Noi eravamo in sei. Piossasco, Sangano, Cuneo le nostre città. Ragazzi con un’età compresa tra i 18 e i 25 anni. Francesca, Giorgia, Sara, Stefano sono studenti. Massimo e Gianluca lavorano. Vite e interessi forse diversi ma una stessa necessità: quella di lasciarsi travolgere, anche se per pochi giorni, dall’emozione di un sorriso incondizionato, dal calore di chi spesso fa del proprio calore umano l’unico possibile dono per il viandante errante e curioso che bussa alla sua porta. Certo, non tutti lì hanno una porta, ma poco importa.
Le attività del “Gruppo di solidarietà internazionale amici di Joaquim Gomes” hanno permesso di finanziare l’acquisto di dodici bici che ci sono servite per spostarci tra le venti comunità, chiamate “povoados”, che abbracciano il centro della città. Abbiamo visitato le case, le chiese, le scuole. Una fugace visita alle prigioni di Stato e poi ancora bambini, scuole e bambini.
Camminando per le strade, infangate da sei mesi di pioggia, percepisci gli odori di un mercato colorato e brioso, il pianto del bimbo che soffre per una puntura di zanzara, infetta, a causa della mancanza di anticorpi dovuta ad una sporadica alimentazione. E sullo sfondo c’è ancora quel mercato dove ognuno prova a vendere ciò che ha, un miraggio per chi il mercato non può neanche avvicinarlo, la vita per chi la vita la perde tra banane, cocco e acqua tutt’altro che potabile.

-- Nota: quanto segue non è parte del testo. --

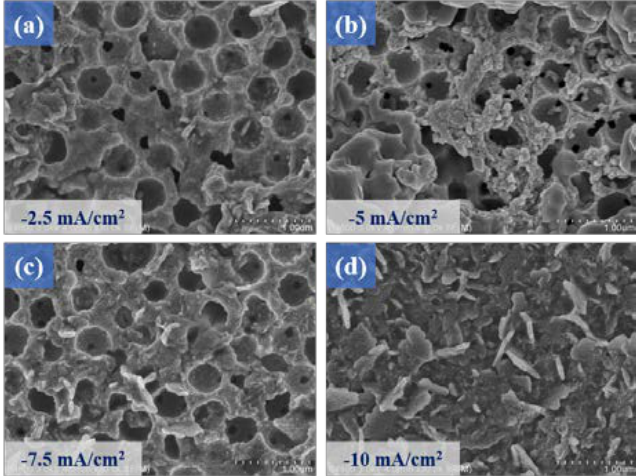
Figure 6. Top-view SEM images of the MnS/MoS 2 /Ni-IOS microelectrode samples fabricated with different electrodeposition densities, where the 10 min electrodeposition parameters of MnS were selected, and the current densities were ( a ) − 2.5 mA/cm 2 , ( b ) − 5 mA/cm 2 , ( c ) − 7.5 mA/cm 2 , and ( d ) − 10 mA/cm 2 .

No, amici che state leggendo questo nostro racconto, non siamo andati così lontano per portare cibo e medicinali. Non abbiamo mai avuto la presunzione di voler salvare una parte così piccola di mondo, ma forse la speranza di voler salvare noi stessi.. bè.. forse quella si. Siamo andati a prendere briciole di una civiltà diversa, ad arricchirci di un po’ di gioia. Esseri umani padroni solo della propria identità che vivono battendo il tempo della propria vita con rintocchi lenti e pacati in attesa che qualcuno si presenti davanti alla loro casa per dar loro la possibilità di poter raccontare una storia.
La nostra presenza non è stata altro che un atomo temporale breve ma troppo intenso per essere dimenticato, così come sarà difficile dimenticare chi ci ha ospitati: Padre Raimundo e le suore della “Confraternita delle suore Giuseppine” di Pinerolo, suor Rizo, suor Miriam e suor Lucia. Determinate, pronte in qualsiasi momento ad accogliere nella propria casa e nella propria anima chiunque si perda tra le strade di una vita difficile vissuta tra le strade dell’America Latina, in una parte di mondo lontana nella quale si parla una lingua europea.. e questo forse riesce ad avvicinarla un po’ a noi.